About Jim Barfield

Director, The Copper Scroll Project

Full name: Jimmy Don Barfield I

Born: 27 April 1955 in Anadarko Oklahoma

Parents: Adam Abraham Barfield and Helen Jeanette Castro

Jim is a retired criminal investigator. He held multiple positions before retiring from the Lawton, Oklahoma Fire Department in August 2005.

Jim Barfield is a retired fire marshal and arson investigator from Oklahoma. In 2003, he won the International Association of Arson Investigators Arson Investigator of the Year Award. He jokes that the only letters behind his name are DRREL. This certifies him as a relief driver for the fire department.

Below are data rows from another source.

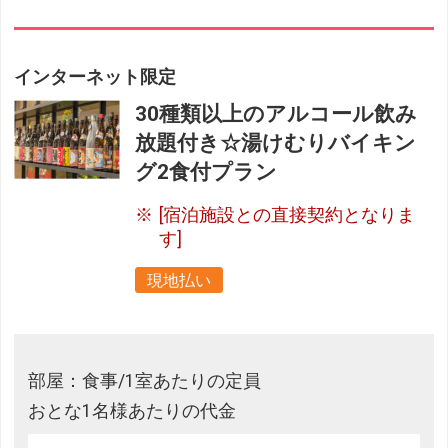
インターネット限定
30種類以上のアルコール飲み
放題付き☆湯けむりバイキン
グ2食付プラン
[宿泊施設との直接契約となりま
す]
現地払い
部屋：食事/1室あたりの定員
おとな1名様あたりの代金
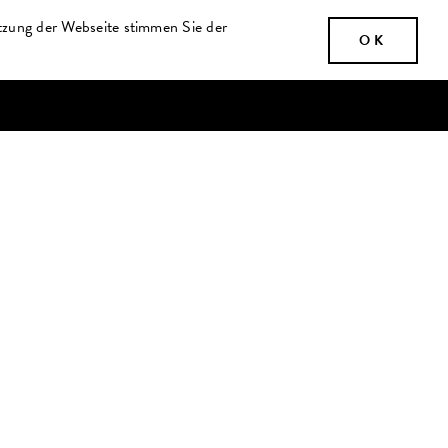
tzung der Webseite stimmen Sie der
OK
GÄSTEBUCH
GALERIE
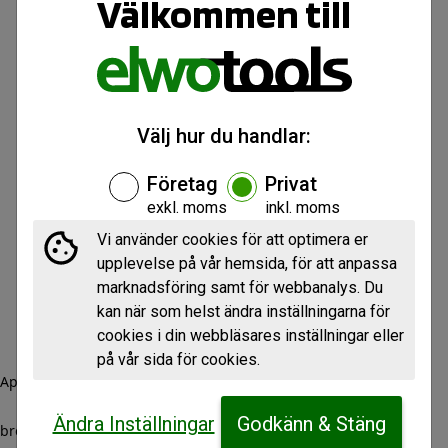
Välkommen till
Välj hur du handlar:
Företag
Privat
exkl. moms
inkl. moms
Vi använder cookies för att optimera er
upplevelse på vår hemsida, för att anpassa
marknadsföring samt för webbanalys. Du
kan när som helst ändra inställningarna för
cookies i din webbläsares inställningar eller
på vår sida för cookies.
Application error: a client-side exception has occurred (see the
Ändra Inställningar
Godkänn & Stäng
browser console for more information)
.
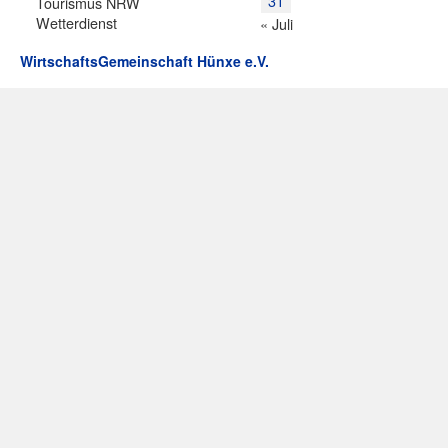
31
Tourismus NRW
Wetterdienst
« Juli
WirtschaftsGemeinschaft Hünxe e.V.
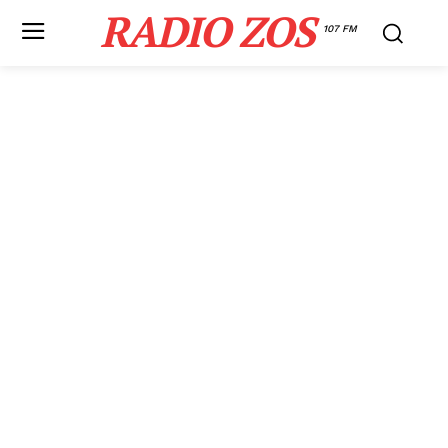
RADIO ZOS
107 FM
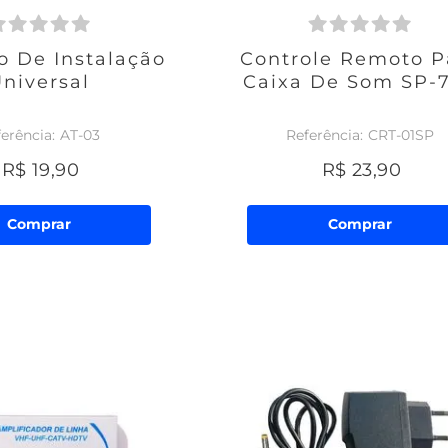
o De Instalação
Controle Remoto P
niversal
Caixa De Som SP-
AT-03
CRT-01SP
R$
19
,
90
R$
23
,
90
Comprar
Comprar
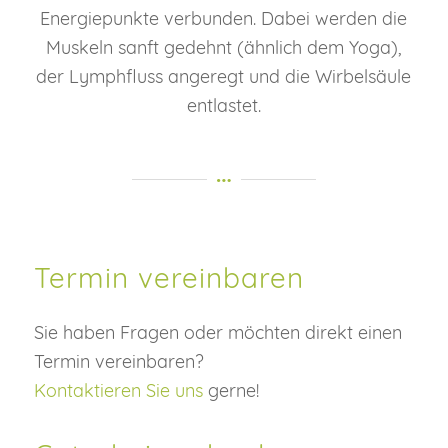
Energiepunkte verbunden. Dabei werden die
Muskeln sanft gedehnt (ähnlich dem Yoga),
der Lymphfluss angeregt und die Wirbelsäule
entlastet.
Termin vereinbaren
Sie haben Fragen oder möchten direkt einen
Termin vereinbaren?
Kontaktieren Sie uns
gerne!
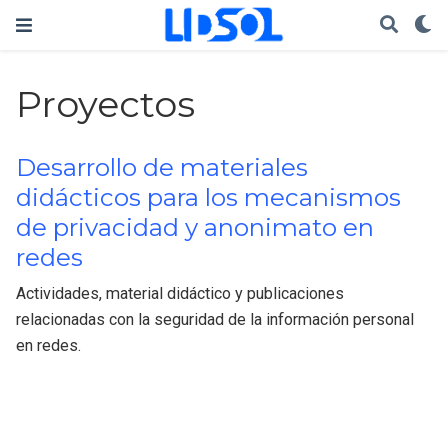
Proyectos
Desarrollo de materiales
didácticos para los mecanismos
de privacidad y anonimato en
redes
Actividades, material didáctico y publicaciones
relacionadas con la seguridad de la información personal
en redes.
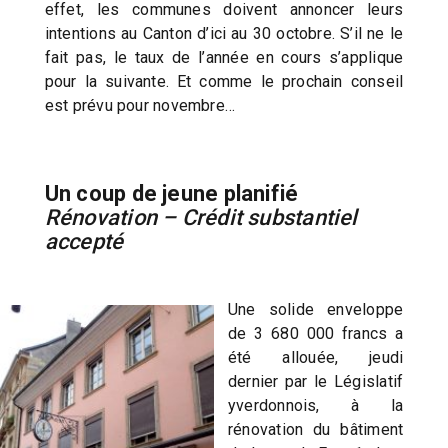
effet, les communes doivent annoncer leurs
intentions au Canton d’ici au 30 octobre. S’il ne le
fait pas, le taux de l’année en cours s’applique
pour la suivante. Et comme le prochain conseil
est prévu pour novembre…
Un coup de jeune planifié
Rénovation – Crédit substantiel
accepté
Une solide enveloppe
de 3 680 000 francs a
été allouée, jeudi
dernier par le Législatif
yverdonnois, à la
rénovation du bâtiment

Furthermore, he has no formal training in archaeological or linguistic science.

In the 1990s, Jim Barfield read during long shifts at the firehouse. Biblical history fascinated him. As a result, he avidly studied the Dead Sea Scrolls. On a long piece of butcher paper, he created a timeline of Biblical prophesies and events. While extracting dates from prophetic books, he gained an understanding of Israelite history from a broad scope. What differentiated Barfield’s chronological digest was the additional oracles and historical references he pulled from the Dead Sea Scrolls.

Then, Barfield’s entire world was turned upside down when he met Vendyl Jones. Jones is a maverick explorer and is also a Copper Scroll enthusiast. The Copper Scroll is the most mysterious of the Dead Sea Scrolls collection. What began as a casual conversation quickly turned into a passionate discourse about the Copper Scroll. As a result, Jones left Barfield inspired by the incredible promise that the magnificent metal scroll holds.

One cold December morning after meeting Jones, Barfield took a fresh look at an English translation of the Copper Scroll. Consequently, the Copper Scroll had been his least favorite among the Dead Sea Scroll collection. Its text seemed to be nothing more than a list, a dry inventory.

But that morning, the first line of the Copper Scroll stood out. It reads, “In the ruin which is in the Valley of Achor.” For Barfield, the key to understanding any map is determining the point of origin. The site most commonly associated with Valley of Achor has no shortage of archaeological remains. Although, one ruin at the southern edge stood out among all the rest: Qumran.

The Copper Scroll Project is the story of Jim Barfield’s quest to locate the treasures of the Jerusalem Temple. Through breakthroughs and setbacks, Barfield’s pursuit has sometimes leapt forward and at times inched backwards. But once Barfield gets a hold of a thread, he follows it to its end.